Synopses & Reviews
On May 19th 2010, the Royal Thai Army deployed tanks, snipers, and war weapons to disperse the thousands of Red Shirts protesters who had taken over the commercial center of Bangkok to demand democratic elections and an end to inequality. Key to this mobilization were motorcycle taxi drivers who slowed down, filtered, and severed mobility in the area claiming a prominent role in national politics, ownership over the city, and challenging state hegemony. Four years later, on May 20th 2014, the same Army General who directed the dispersal staged a military coup, unopposed by protesters. How could state power have been so fragile and open to challenges in 2010 and yet so seemingly sturdy only four years later? How could protesters who had once fearlessly resisted military attacks now remain silent?

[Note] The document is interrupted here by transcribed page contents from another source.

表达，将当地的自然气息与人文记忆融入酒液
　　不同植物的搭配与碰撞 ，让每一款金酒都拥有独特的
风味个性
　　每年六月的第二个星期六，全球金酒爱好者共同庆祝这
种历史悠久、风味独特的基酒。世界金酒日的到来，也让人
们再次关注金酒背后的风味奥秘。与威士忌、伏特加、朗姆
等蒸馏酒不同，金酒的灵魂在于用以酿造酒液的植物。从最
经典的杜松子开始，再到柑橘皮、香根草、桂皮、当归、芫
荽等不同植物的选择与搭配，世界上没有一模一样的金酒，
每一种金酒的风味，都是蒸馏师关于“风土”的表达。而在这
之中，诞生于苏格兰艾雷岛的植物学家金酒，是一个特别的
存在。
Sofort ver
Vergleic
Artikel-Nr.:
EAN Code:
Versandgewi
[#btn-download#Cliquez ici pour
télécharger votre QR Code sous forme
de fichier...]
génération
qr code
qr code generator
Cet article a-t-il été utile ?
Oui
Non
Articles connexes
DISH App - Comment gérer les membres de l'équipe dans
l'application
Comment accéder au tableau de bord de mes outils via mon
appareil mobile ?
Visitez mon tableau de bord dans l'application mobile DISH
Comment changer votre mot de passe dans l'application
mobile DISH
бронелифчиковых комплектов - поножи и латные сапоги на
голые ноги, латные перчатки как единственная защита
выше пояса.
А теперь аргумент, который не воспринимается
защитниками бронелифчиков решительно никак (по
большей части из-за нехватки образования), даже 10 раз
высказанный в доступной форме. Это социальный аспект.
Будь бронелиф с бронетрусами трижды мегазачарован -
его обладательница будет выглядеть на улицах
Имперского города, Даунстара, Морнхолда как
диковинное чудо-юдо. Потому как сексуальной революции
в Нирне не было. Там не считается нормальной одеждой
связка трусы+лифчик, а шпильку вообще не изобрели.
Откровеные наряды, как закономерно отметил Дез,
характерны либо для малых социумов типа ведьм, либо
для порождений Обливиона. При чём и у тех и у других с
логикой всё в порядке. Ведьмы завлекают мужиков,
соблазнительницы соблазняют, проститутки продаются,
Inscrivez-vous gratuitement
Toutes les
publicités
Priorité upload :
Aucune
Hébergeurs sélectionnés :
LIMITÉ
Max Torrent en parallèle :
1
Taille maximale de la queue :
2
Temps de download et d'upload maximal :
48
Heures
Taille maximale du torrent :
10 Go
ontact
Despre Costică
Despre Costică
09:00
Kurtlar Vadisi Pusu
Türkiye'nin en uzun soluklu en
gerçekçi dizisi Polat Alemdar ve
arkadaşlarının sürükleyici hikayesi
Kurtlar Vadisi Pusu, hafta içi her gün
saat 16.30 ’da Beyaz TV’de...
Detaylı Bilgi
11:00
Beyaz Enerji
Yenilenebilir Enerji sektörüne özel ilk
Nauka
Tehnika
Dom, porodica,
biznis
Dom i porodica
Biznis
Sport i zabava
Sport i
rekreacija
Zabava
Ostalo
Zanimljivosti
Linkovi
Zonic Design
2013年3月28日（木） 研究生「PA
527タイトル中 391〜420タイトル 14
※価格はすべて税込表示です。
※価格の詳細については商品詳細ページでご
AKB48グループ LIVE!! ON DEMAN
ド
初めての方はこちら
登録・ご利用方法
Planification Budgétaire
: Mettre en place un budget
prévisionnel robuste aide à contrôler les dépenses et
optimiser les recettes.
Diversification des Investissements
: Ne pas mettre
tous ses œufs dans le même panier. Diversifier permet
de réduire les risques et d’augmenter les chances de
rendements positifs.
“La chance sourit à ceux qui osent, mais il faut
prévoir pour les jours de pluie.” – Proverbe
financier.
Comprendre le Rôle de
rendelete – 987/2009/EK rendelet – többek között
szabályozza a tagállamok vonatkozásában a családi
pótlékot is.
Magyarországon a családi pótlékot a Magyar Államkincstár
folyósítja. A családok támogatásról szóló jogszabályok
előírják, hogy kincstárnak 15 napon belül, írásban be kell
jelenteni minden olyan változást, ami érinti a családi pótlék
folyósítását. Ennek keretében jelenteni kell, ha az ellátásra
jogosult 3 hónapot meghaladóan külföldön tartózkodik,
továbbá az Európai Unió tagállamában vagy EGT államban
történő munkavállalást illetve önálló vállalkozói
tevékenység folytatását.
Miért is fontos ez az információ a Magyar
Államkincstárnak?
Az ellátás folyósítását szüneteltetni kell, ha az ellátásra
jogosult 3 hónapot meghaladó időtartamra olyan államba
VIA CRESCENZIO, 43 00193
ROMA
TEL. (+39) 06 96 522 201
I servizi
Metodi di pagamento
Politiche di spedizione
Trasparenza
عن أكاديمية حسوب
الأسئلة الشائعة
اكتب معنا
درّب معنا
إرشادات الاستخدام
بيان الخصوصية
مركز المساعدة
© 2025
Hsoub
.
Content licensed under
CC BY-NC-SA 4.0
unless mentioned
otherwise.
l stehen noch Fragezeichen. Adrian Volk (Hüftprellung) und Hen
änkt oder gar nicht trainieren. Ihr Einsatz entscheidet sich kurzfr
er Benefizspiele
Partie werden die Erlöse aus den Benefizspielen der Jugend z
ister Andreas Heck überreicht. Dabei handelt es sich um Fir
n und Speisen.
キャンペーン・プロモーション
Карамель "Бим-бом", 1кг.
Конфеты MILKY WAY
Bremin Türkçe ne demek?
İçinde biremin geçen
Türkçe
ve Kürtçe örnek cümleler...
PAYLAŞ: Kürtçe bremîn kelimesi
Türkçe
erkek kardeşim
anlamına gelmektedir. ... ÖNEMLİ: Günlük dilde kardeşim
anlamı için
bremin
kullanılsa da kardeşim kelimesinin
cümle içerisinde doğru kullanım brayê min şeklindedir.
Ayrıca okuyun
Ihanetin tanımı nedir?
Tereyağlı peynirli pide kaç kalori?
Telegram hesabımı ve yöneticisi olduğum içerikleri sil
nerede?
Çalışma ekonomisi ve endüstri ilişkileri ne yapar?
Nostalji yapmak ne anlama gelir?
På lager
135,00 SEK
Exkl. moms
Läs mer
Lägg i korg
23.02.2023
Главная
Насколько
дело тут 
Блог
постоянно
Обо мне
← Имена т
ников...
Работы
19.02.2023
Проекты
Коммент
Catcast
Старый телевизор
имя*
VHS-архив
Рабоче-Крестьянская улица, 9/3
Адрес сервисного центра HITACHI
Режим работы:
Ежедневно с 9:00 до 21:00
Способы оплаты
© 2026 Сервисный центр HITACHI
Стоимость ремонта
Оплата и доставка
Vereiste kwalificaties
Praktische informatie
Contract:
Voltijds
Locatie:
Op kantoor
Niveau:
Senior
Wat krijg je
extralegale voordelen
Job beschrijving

Owners of the Map provides an answer to these questions--central to contemporary political mobilizations around the globe--through an ethnographic study of motorcycle taxi drivers in Bangkok. Sopranzetti explores the unresolved tensions in the drivers' everyday lives, their migrations trajectories, consumers' desires, and political demands amidst the restructuring of Thai capitalism after the 1997 economic crisis. Reconstructing the entanglements between their everyday mobility and political mobilization, Sopranzetti reveals mobility not just as a strength of contemporary capitalism but also as one of its fragile spots, always prone to disruption by the people who sustain its channels but remain excluded from their benefits. In so doing, Owners of the Map advances an analysis of power that does not focus on the sturdiness of hegemony or the ubiquity of everyday resistance but rather reveals its potential fragility as well as the work needed for its maintenance.